Al had remarried. She wasn't sure if that shit was legal, because she wasn't sure they were really divorced, but whatever; Al's wife didn't need to know that. She was Spanish, and they had a two-year old with dark hair and dark eyes, and Sam had cafe with them and watched some servant learn she was rich on a daytime soap. Yeah, ok, and maybe this was what closure felt like.
She went to work at the shop, and pops was hardly ever there, but a few of her brothers were still around. She missed people. Shane and Lou and Cal and Joey. Lin, and she worried how the fuck Daniel was doing. Russ, even though she felt guilty as fuck about lying. Neil, but she knew Neil was gone, yeah? She could look him up here, out in the real world, see where the fuck he'd ended up. He would've checked in during the Gotham bullshit, Pirates or not, so she knew he'd been sent back to wherever, and she was happy for him. It would take time, but she'd get over it, and she didn't reach out to him. Yeah, no, she fucking worked instead.

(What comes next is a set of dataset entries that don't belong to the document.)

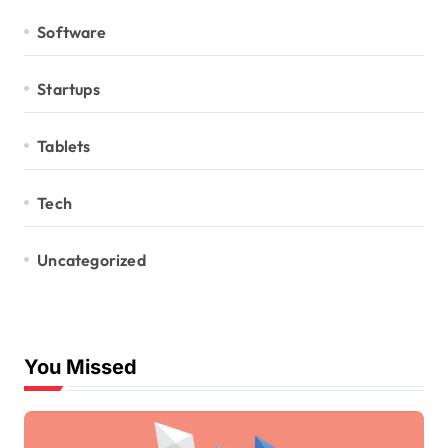
Software
Startups
Tablets
Tech
Uncategorized
You Missed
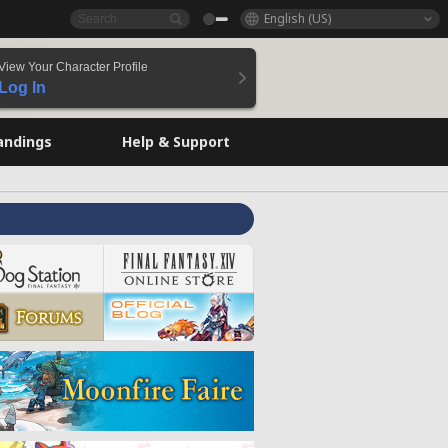
English (US)
View Your Character Profile
Log In
andings
Help & Support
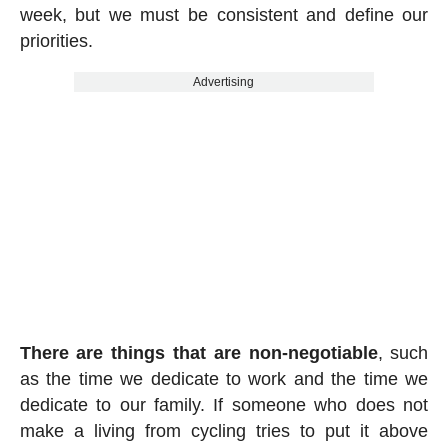
week, but we must be consistent and define our
priorities.
Advertising
There are things that are non-negotiable
, such
as the time we dedicate to work and the time we
dedicate to our family. If someone who does not
make a living from cycling tries to put it above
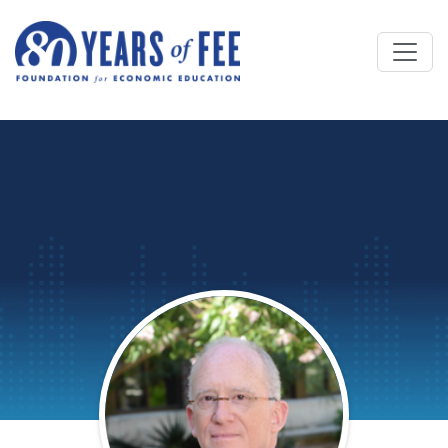
Skip to main content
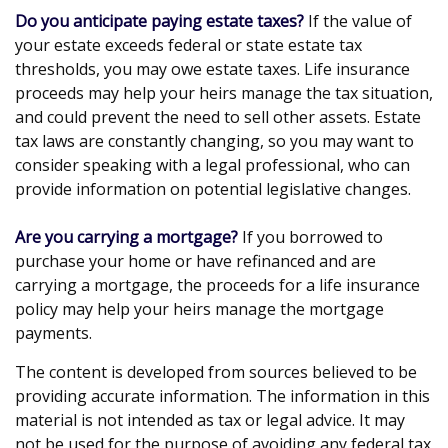
Do you anticipate paying estate taxes?
If the value of
your estate exceeds federal or state estate tax
thresholds, you may owe estate taxes. Life insurance
proceeds may help your heirs manage the tax situation,
and could prevent the need to sell other assets. Estate
tax laws are constantly changing, so you may want to
consider speaking with a legal professional, who can
provide information on potential legislative changes.
Are you carrying a mortgage?
If you borrowed to
purchase your home or have refinanced and are
carrying a mortgage, the proceeds for a life insurance
policy may help your heirs manage the mortgage
payments.
The content is developed from sources believed to be
providing accurate information. The information in this
material is not intended as tax or legal advice. It may
not be used for the purpose of avoiding any federal tax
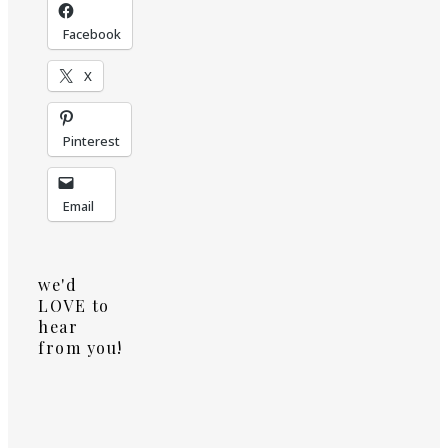
Facebook
X
Pinterest
Email
we'd
LOVE to
hear
from you!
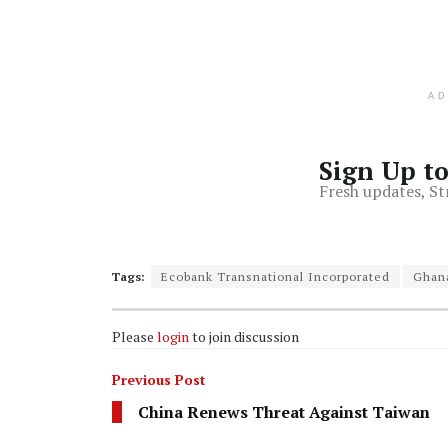
A
Sign Up t
Fresh updates, St
Tags:
Ecobank Transnational Incorporated
Ghan
Please
login
to join discussion
Previous Post
China Renews Threat Against Taiwan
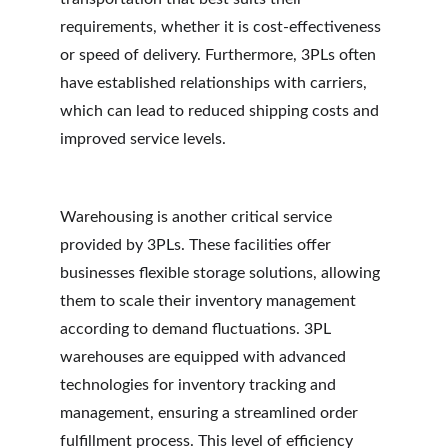
requirements, whether it is cost-effectiveness 
or speed of delivery. Furthermore, 3PLs often 
have established relationships with carriers, 
which can lead to reduced shipping costs and 
improved service levels.
Warehousing is another critical service 
provided by 3PLs. These facilities offer 
businesses flexible storage solutions, allowing 
them to scale their inventory management 
according to demand fluctuations. 3PL 
warehouses are equipped with advanced 
technologies for inventory tracking and 
management, ensuring a streamlined order 
fulfillment process. This level of efficiency 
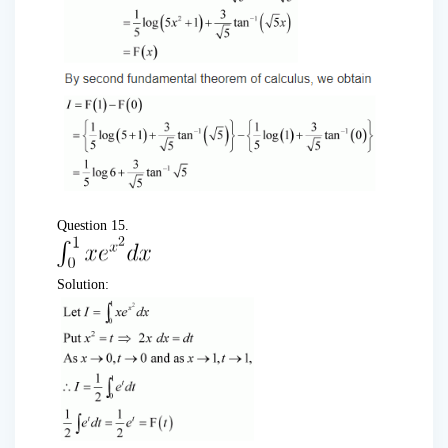
Question 15.
Solution:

Paint and body jobs, and she had enough for materials after a few months. She got back to her metals, and she painted with oils that made the whole garage smell, and time passed. It crawled at first, and she cried herself to sleep more fucking times than she wanted to think about. But time passed, and shit hurt less. She wanted to pick up the phone and ring the Donovans less with every week and, eventually, the day came when everything was memories instead of ache.
It took two years to get her first show.
The gallery was in Newark, shitty and unimpressive, but what the fuck ever; it was her show, yeah? Some of her shit sold, and some of the reviews were ass, but there was a real mattress in the apartment now, and her moms had medicine for her cough. Pops was still drunk as a fucking skunk, but he'd never been violent, and she didn't mind him rambling proudly about Shane and Joey and Cal in front of the new spaceheater. She made up shit about how good Tess was, and she told her moms about Iris, who became the best fucking sister ever in her stories. Lou too, and her pops told everyone at the bar about his kids. One's a cop, and the other's a P.I., and life wasn't so fucking bad.

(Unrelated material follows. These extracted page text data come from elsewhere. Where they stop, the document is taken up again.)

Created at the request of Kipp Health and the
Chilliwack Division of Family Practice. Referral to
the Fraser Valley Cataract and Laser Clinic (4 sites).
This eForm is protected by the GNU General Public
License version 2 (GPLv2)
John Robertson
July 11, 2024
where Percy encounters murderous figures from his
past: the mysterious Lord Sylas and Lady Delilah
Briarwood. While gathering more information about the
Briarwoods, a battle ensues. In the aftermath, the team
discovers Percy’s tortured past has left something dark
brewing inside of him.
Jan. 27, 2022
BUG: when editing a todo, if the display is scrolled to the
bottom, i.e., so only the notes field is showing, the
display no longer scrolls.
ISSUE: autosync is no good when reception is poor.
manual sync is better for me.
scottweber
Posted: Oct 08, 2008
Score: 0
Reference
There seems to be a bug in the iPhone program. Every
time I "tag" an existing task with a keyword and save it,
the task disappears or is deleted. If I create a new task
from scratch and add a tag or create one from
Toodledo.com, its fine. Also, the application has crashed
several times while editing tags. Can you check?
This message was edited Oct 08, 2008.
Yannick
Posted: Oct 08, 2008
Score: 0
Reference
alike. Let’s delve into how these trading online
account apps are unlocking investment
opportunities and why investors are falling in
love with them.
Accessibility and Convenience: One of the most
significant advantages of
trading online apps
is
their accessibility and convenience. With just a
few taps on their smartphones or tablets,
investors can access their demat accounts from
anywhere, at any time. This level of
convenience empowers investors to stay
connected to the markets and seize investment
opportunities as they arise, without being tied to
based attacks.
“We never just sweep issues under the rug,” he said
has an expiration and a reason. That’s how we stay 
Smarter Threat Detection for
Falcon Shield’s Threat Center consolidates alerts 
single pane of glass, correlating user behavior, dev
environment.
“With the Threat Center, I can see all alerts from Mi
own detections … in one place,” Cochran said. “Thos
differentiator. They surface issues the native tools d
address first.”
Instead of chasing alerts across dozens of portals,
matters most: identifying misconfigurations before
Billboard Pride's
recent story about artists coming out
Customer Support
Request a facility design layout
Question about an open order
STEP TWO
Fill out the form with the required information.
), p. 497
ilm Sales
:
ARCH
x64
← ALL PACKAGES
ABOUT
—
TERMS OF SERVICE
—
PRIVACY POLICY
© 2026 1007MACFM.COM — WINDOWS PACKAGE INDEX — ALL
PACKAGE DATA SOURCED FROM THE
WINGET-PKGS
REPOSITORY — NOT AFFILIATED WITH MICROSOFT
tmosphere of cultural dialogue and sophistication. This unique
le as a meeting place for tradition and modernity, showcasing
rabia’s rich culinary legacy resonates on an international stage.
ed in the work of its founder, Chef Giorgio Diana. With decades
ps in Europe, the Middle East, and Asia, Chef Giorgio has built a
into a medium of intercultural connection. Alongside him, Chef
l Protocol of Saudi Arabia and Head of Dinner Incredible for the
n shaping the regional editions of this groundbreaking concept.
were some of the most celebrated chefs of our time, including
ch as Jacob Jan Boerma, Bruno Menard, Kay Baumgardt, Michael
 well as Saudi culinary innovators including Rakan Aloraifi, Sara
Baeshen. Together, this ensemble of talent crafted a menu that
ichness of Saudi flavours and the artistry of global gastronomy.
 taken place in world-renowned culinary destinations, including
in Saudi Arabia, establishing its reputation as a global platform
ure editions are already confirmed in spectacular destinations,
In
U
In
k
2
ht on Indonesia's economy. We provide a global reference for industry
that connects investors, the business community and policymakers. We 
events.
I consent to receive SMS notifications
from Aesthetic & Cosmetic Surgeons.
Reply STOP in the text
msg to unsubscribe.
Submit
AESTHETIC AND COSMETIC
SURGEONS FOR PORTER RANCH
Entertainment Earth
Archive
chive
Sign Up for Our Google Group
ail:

Life was safe, yeah? A little (lot) lonely, but safe, and Jersey sounded like Gotham when Sam stood outside and smoked the cloves that all the fuckers at the shop gave her shit about.
Another year, and she woke one morning and rolled over wondering why the fuck the bed was so hard. They'd moved somewhere nicer, and she had her own room, and she couldn't smell moms' strong coffee brewing.
There were kids screaming and crying, and they weren't coming from one of the other apartments. She opened her eyes, and she recognized the fucking ceiling of Russ' garage, and she groaned. She fucking groaned, but there was a smile forming as she shoved the blankets aside, yeah? Even if she'd never admit that shit.